→ **Available records**:
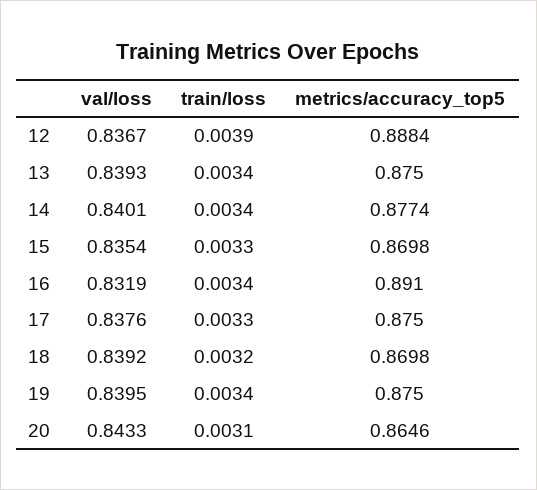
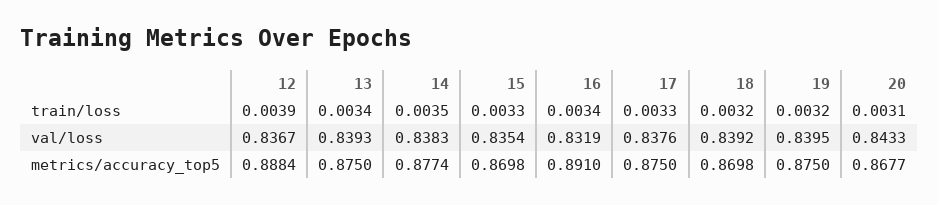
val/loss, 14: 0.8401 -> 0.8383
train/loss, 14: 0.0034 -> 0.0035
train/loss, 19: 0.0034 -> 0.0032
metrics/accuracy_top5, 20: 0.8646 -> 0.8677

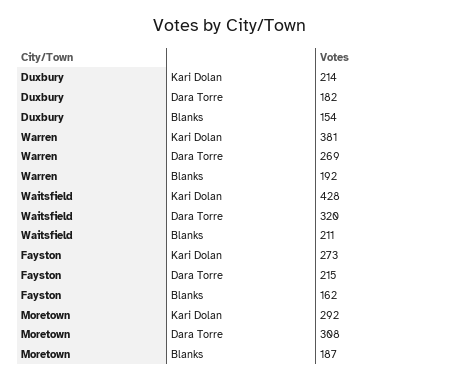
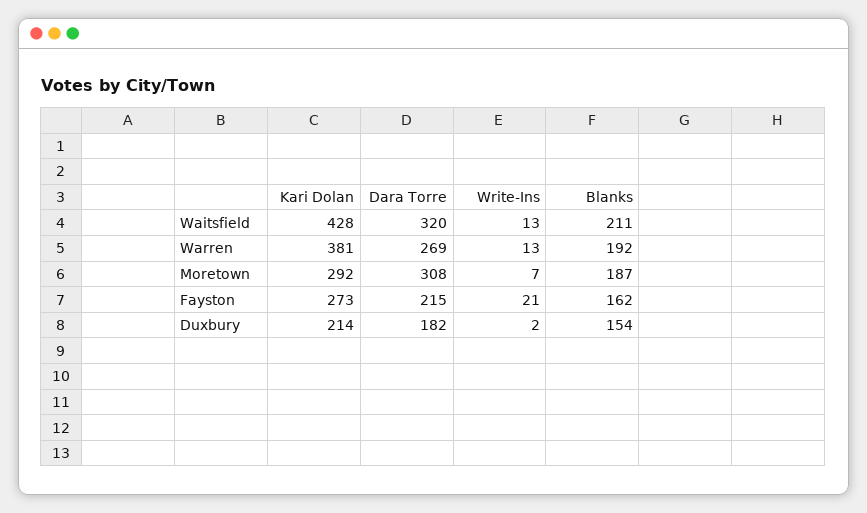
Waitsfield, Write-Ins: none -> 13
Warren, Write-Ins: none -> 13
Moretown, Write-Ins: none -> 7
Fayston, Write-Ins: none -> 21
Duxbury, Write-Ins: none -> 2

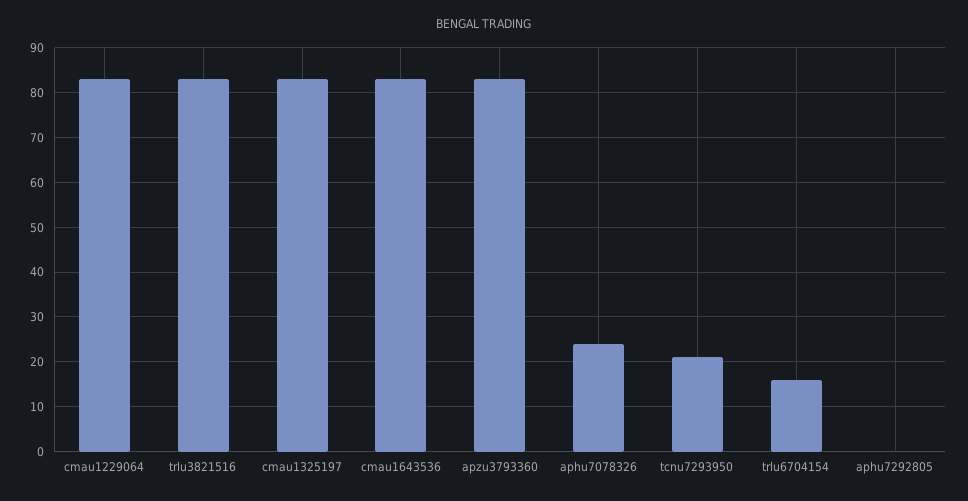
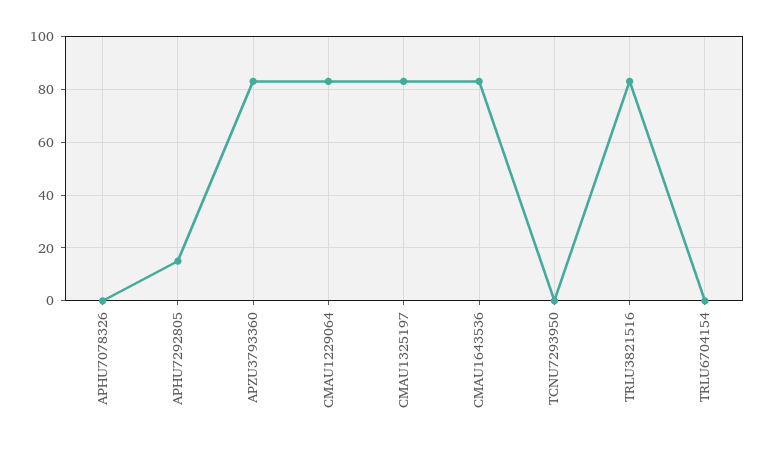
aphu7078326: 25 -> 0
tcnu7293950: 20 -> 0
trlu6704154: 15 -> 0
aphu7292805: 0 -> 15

→ **Aim of the exercise**:
Type out the entries again without a single change, and leave the pictures out.

→ **Response area**:
val/loss, 14: 0.8401 -> 0.8383
train/loss, 14: 0.0034 -> 0.0035
train/loss, 19: 0.0034 -> 0.0032
metrics/accuracy_top5, 20: 0.8646 -> 0.8677

Waitsfield, Write-Ins: none -> 13
Warren, Write-Ins: none -> 13
Moretown, Write-Ins: none -> 7
Fayston, Write-Ins: none -> 21
Duxbury, Write-Ins: none -> 2

aphu7078326: 25 -> 0
tcnu7293950: 20 -> 0
trlu6704154: 15 -> 0
aphu7292805: 0 -> 15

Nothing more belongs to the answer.